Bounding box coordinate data

◇ ◇ ◇

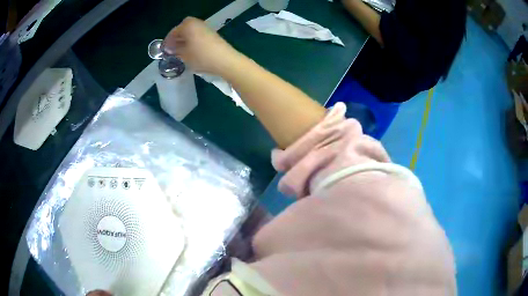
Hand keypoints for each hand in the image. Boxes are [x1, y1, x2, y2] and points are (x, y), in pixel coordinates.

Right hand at [163, 17, 240, 75]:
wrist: (225, 60)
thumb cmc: (201, 56)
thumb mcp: (184, 55)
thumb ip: (175, 50)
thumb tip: (170, 49)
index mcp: (188, 25)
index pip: (174, 31)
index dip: (168, 41)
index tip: (164, 50)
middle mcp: (197, 23)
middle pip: (183, 29)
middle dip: (177, 38)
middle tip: (172, 49)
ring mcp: (206, 28)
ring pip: (191, 32)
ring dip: (185, 39)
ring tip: (180, 52)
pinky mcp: (213, 35)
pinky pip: (198, 35)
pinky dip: (193, 41)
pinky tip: (191, 51)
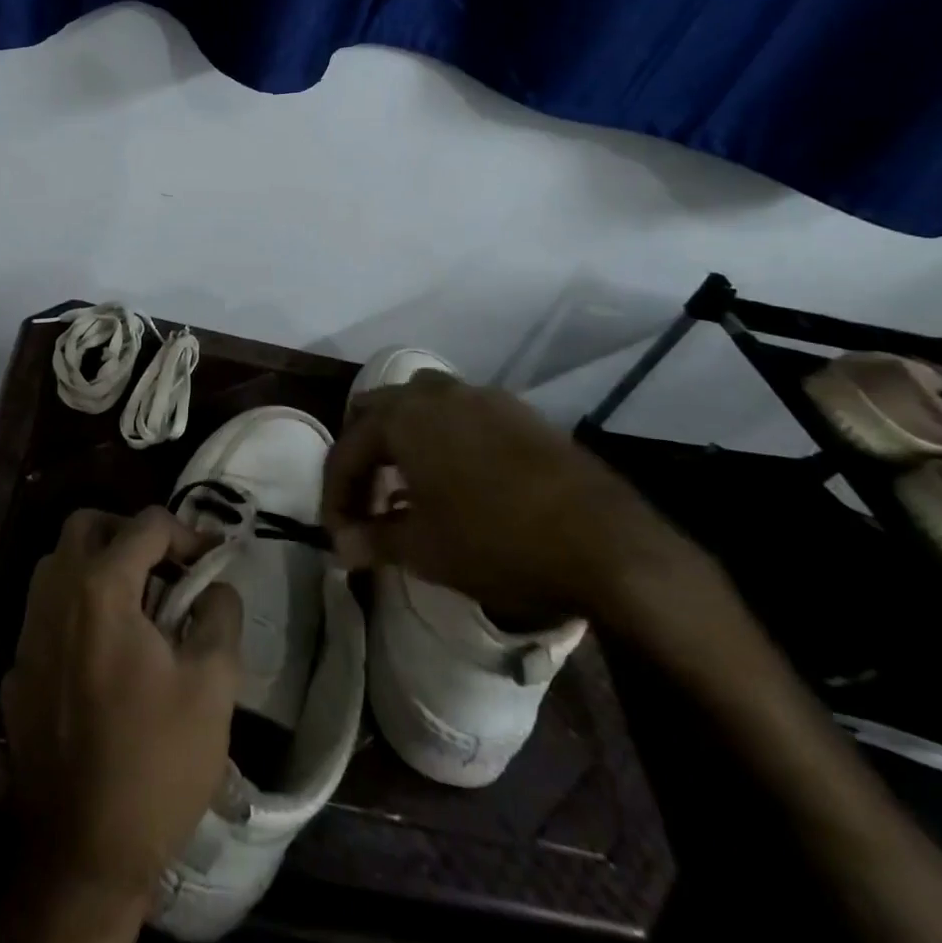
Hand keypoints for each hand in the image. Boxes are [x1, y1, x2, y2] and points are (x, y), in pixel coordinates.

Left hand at [0, 506, 242, 941]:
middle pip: (86, 525)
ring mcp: (27, 632)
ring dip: (97, 565)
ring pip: (57, 564)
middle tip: (164, 567)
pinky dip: (76, 610)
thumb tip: (215, 584)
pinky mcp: (15, 671)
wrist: (81, 854)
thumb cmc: (156, 762)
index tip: (212, 561)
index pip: (146, 524)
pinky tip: (102, 654)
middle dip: (129, 533)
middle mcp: (54, 595)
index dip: (187, 533)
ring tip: (137, 605)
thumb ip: (220, 614)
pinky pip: (45, 613)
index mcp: (101, 588)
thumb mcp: (213, 685)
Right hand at [323, 373, 688, 624]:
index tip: (340, 537)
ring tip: (408, 488)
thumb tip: (341, 548)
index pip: (347, 450)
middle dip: (363, 455)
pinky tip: (458, 481)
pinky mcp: (517, 411)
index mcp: (402, 418)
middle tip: (365, 501)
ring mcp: (480, 396)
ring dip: (402, 440)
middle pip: (376, 412)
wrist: (606, 542)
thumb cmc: (497, 541)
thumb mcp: (424, 550)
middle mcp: (434, 393)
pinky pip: (460, 414)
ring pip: (419, 405)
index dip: (335, 496)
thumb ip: (373, 540)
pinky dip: (442, 439)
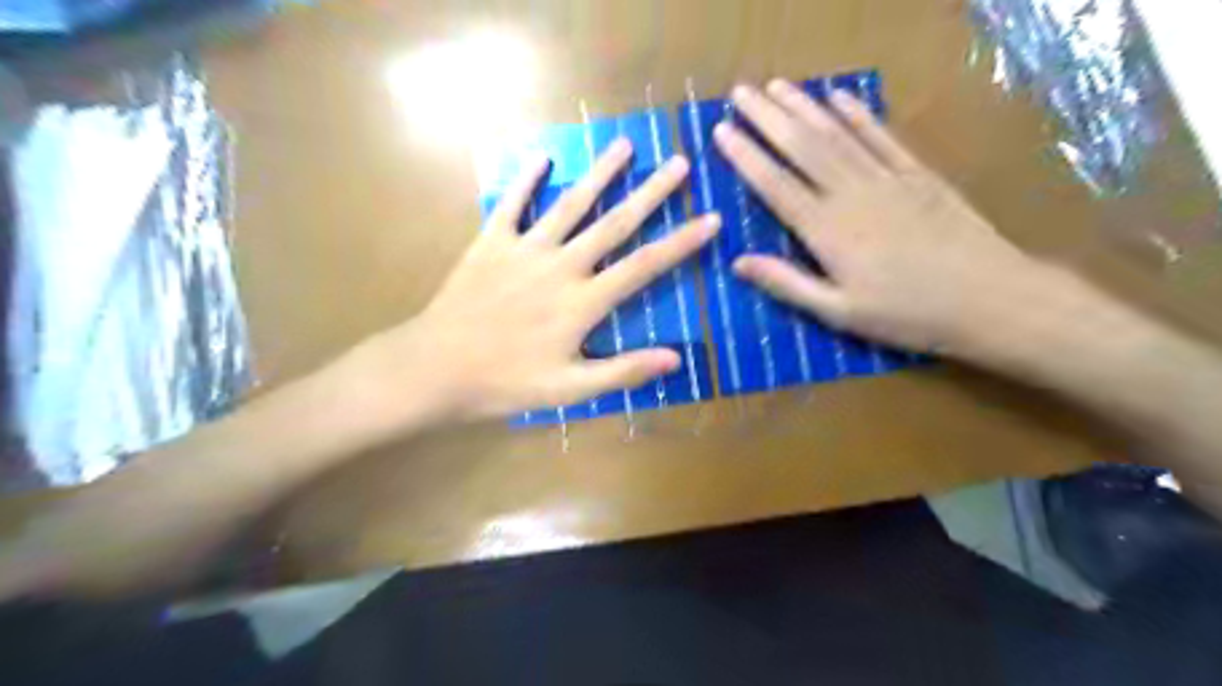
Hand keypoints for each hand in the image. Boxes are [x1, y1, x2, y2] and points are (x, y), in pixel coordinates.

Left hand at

◇ ◇ ◇

WHAT YOU NEED TO DO: Above are the lines; repeat exactly the ones from the line containing "pinky tip: (458, 481)" down to the line containing "pinky dip: (442, 439)", both inclusive.

TASK RESULT:
pinky tip: (458, 481)
pinky mcp: (517, 411)
index mcp: (402, 418)
middle tip: (365, 501)
ring mcp: (480, 396)
ring dip: (402, 440)
middle pip: (376, 412)
wrist: (606, 542)
thumb cmc: (497, 541)
thumb mcp: (424, 550)
middle mcp: (434, 393)
pinky pip: (460, 414)
ring pip: (419, 405)
index dip: (335, 496)
thumb ip: (373, 540)
pinky dip: (442, 439)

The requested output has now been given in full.